Security has been an important, world-wild concern over the past decades. Security agencies
have been established to prevent different types of crimes in various domains, such as illegal
poaching, human trafficking, terrorist attacks to ports and airports, and urban crimes.
Unfortunately, in all these domains, security agencies have limited resources and cannot protect
all potential targets at all time. Therefore, it is critical for the security agencies to allocate their
limited resources optimally to protect potential targets from the adversary.
Recently, game-theoretic decision support systems have been applied to assist defenders (e.g.

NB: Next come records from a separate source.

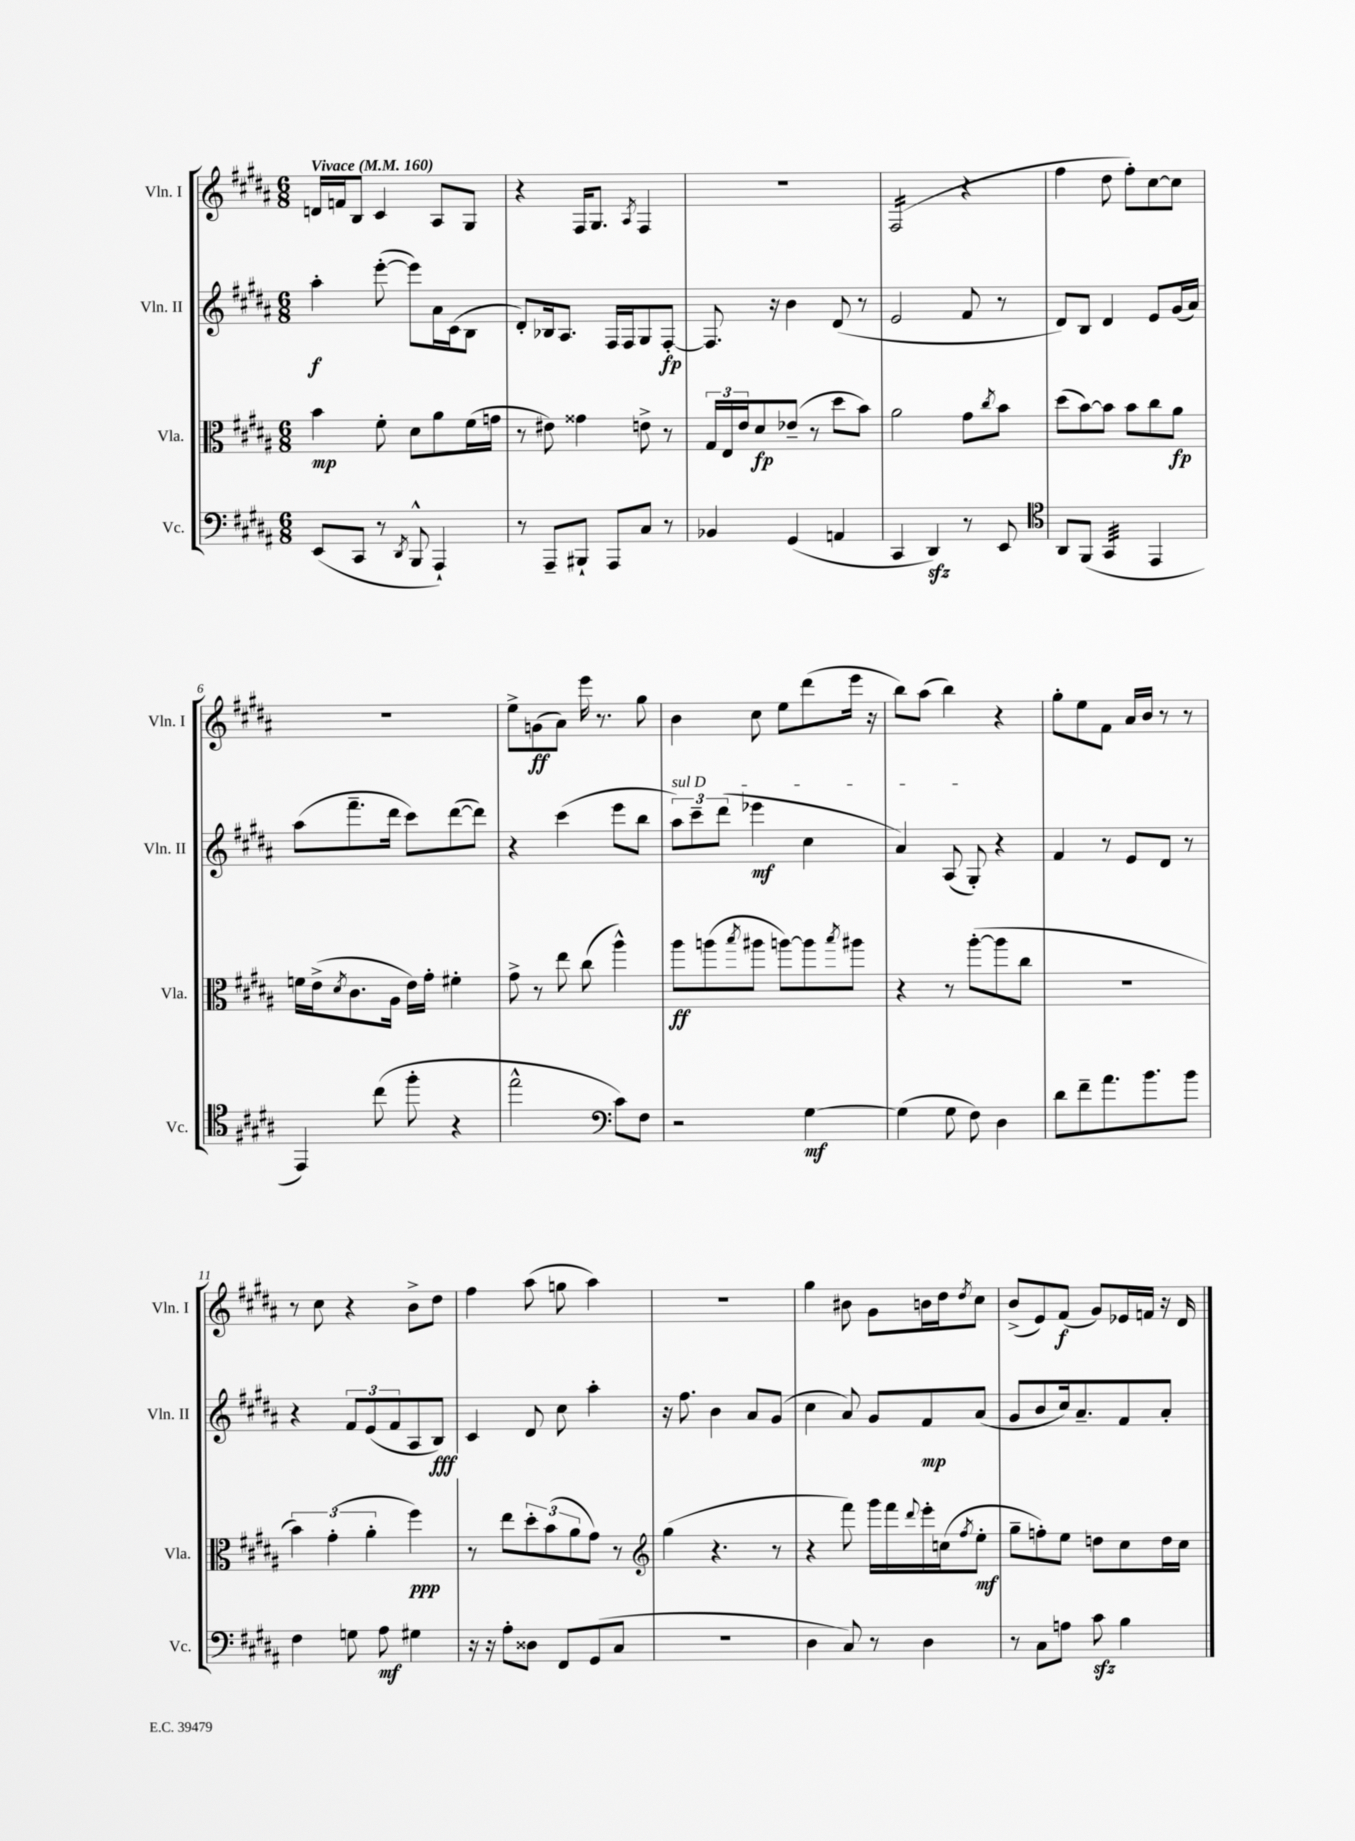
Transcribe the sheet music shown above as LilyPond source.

<<
\new StaffGroup <<
\new Staff = "s0" \with { instrumentName = "Vln. I" shortInstrumentName = "Vln. I" } {
    \clef treble \key b \major \numericTimeSignature \time 6/8 \tempo "Vivace" 4 = 160
    d'16 f'16 b8 cis'4 ais8 gis8 |
    r4 fis16 gis8. \acciaccatura { ais8 } fis4 |
    R2. |
    fis2:16( r4 |
    fis''4 dis''8 fis''8-.) cis''8~ cis''8 |
    R2. |
    e''8-> g'8\ff( ais'8) e'''16 r8. gis''8 |
    b'4 cis''8 e''8 dis'''8( e'''16 r16 |
    b''8) ais''8( b''4) r4 |
    gis''8-. e''8 fis'8 ais'16 b'16 r8 r8 |
    r8 cis''8 r4 b'8-> dis''8 |
    fis''4 ais''8( g''8 ais''4) |
    R2. |
    gis''4 bis'8 gis'8 b'16 dis''16 \acciaccatura { dis''8 } cis''8 |
    b'8->( e'8) fis'8\f( gis'8) ees'16 f'16 r16 dis'16 \bar "|." |
}
\new Staff = "s1" \with { instrumentName = "Vln. II" shortInstrumentName = "Vln. II" } {
    \clef treble \key b \major \numericTimeSignature \time 6/8
    ais''4-.\f e'''8~-.( e'''8) ais'16 cis'16( b8 |
    dis'8-.) bes16 ais8. fis16 fis16 gis8 fis8~-.\fp |
    fis8. r16 b'4 dis'8( r8 |
    e'2 fis'8 r8 |
    dis'8) b8 dis'4 e'8 gis'16( ais'16) |
    ais''8( fis'''8.-- dis'''16 cis'''8) dis'''8~( dis'''8) |
    r4 cis'''4( e'''8 b''8 |
    \tuplet 3/2 { \once \override TextSpanner.bound-details.left.text = \markup { \italic "sul D" } ais''8\startTextSpan) cis'''8-- dis'''8( } ees'''4\mf cis''4 |
    ais'4) ais8( gis8-.\stopTextSpan) r4 |
    fis'4 r8 e'8 dis'8 r8 |
    r4 \tuplet 3/2 { fis'8 e'8( fis'8 } ais8 b8\fff) |
    cis'4 dis'8 cis''8 ais''4-. |
    r16 fis''8. b'4 ais'8 gis'8( |
    cis''4 ais'8) gis'8 fis'8\mp ais'8( |
    gis'8 b'8 cis''16) ais'8.-- fis'8 ais'8-. \bar "|." |
}
\new Staff = "s2" \with { instrumentName = "Vla." shortInstrumentName = "Vla." } {
    \clef alto \key b \major \numericTimeSignature \time 6/8
    b'4\mp fis'8-. dis'8 ais'8 fis'16( g'16 |
    r8 eis'8) gisis'4 e'8-> r8 |
    \tuplet 3/2 { gis16 e16 e'16 } dis'8\fp ees'8--( r8 dis''8 b'8) |
    ais'2 gis'8 \acciaccatura { cis''8 } b'8 |
    dis''8( b'8~) b'8 b'8 cis''8 ais'8\fp |
    f'16 e'16->( \acciaccatura { dis'8 } cis'8. ais16 e'16) gis'16-. fis'4-. |
    gis'8-> r8 e''8 cis''8( ais''4-^) |
    ais''8\ff a''8( \acciaccatura { b''8 } ais''8 a''8~) a''8 \acciaccatura { b''8 } ais''8 |
    r4 r8 ais''8~-.( ais''8 cis''8 |
    r2. |
    \tuplet 3/2 { b'4) gis'4-.( ais'4-. } fis''4\ppp) |
    r8 e''8 \tuplet 3/2 { dis''8-. b'8( ais'8 } gis'8) r8 |
    \clef treble gis''4( r4. r8 |
    r4 fis'''8) gis'''16 fis'''16 \appoggiatura { dis'''8 } e'''16-. c''16( \acciaccatura { fis''8 } e''8-.\mf |
    gis''8-- f''8-.) e''8 d''8 cis''8 d''16 cis''16 \bar "|." |
}
\new Staff = "s3" \with { instrumentName = "Vc." shortInstrumentName = "Vc." } {
    \clef bass \key b \major \numericTimeSignature \time 6/8
    e,8( cis,8 r8 \acciaccatura { dis,8 } b,,8-^ ais,,4-!) |
    r8 ais,,8-- bis,,8-! ais,,8 cis8 r8 |
    bes,4 gis,4( a,4 |
    cis,4 dis,4\sfz) r8 e,8 |
    \clef tenor ais,8 fis,8( gis,4:32 e,4 |
    e,4) cis''8( fis''8-. r4 |
    e''2-^ \clef bass cis'8) fis8 |
    r2 gis4~\mf |
    gis4( gis8 fis8) dis4 |
    dis'8 fis'8-- ais'8. b'8. b'8 |
    fis4 g8 ais8\mf gis4 |
    r16 r16 ais8-. disis8 fis,8 gis,8( cis8 |
    R2. |
    dis4 cis8) r8 dis4 |
    r8 cis8 a8 cis'8\sfz b4 \bar "|." |
}
>>
>>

security agencies) in allocating and scheduling their limited resources. Stackelberg Security Game
(denoted as SSG), is an example of a game-theoretic model that has been deployed to assign the
security resources to the potential targets. Indeed, decision-support systems based on SSG models
have been successfully implemented to assist real-world security agencies in protecting critical
infrastructure such as airports, ports, or suppressing crime in urban areas. SSG provides an
approach for generating randomized protection strategies for the defender using a mathematical
representation of the interaction between the defender and the attacker. Therefore, one of the key
steps in applying the SSG algorithm to real-world security problems is to model adversary
Building upon the success of SSGs applications, game theory is now being applied to adjacent
domains such as Opportunistic Security. In this domain, the defender is faced with adversaries
with special characteristics. Opportunistic criminals carry out repeated, and frequent illegal
activities (attacks), and they generally do not conduct extensive surveillance before performing an
attack and spend less time and effort in planning each attack. To that end, in my thesis, I focus on modeling the opportunistic criminals’ behavior in which
modeling adversary decision-making process is particularly crucial to develop efficient patrolling
strategies for the defenders. I provide an empirical investigation of adversary behavior in
opportunistic crime settings by conducting extensive human subject experiments and analyzing
how participants are making their decisions to create adversary behavior prediction models to be
deployed in many opportunistic crime domains. More specifically, this thesis provides (i) a
comprehensive answer to the question that “which of the proposed human bounded rationality
models best predicts adversaries’ behavior in the Opportunistic Crime domain?”, (ii) enhanced
human behavior models which outperform existing state-of-the-art models (iii) a detailed
comparison between human behavior models and well-known Cognitive Science model: InstanceBased Learning model (iv) an extensive study on the heterogeneity of adversarial behavior, and
(v) a thorough study of human behavior changing over time, (vi) as well as how to improve human
behavior models to account for the adversaries’ behavior evolve over time.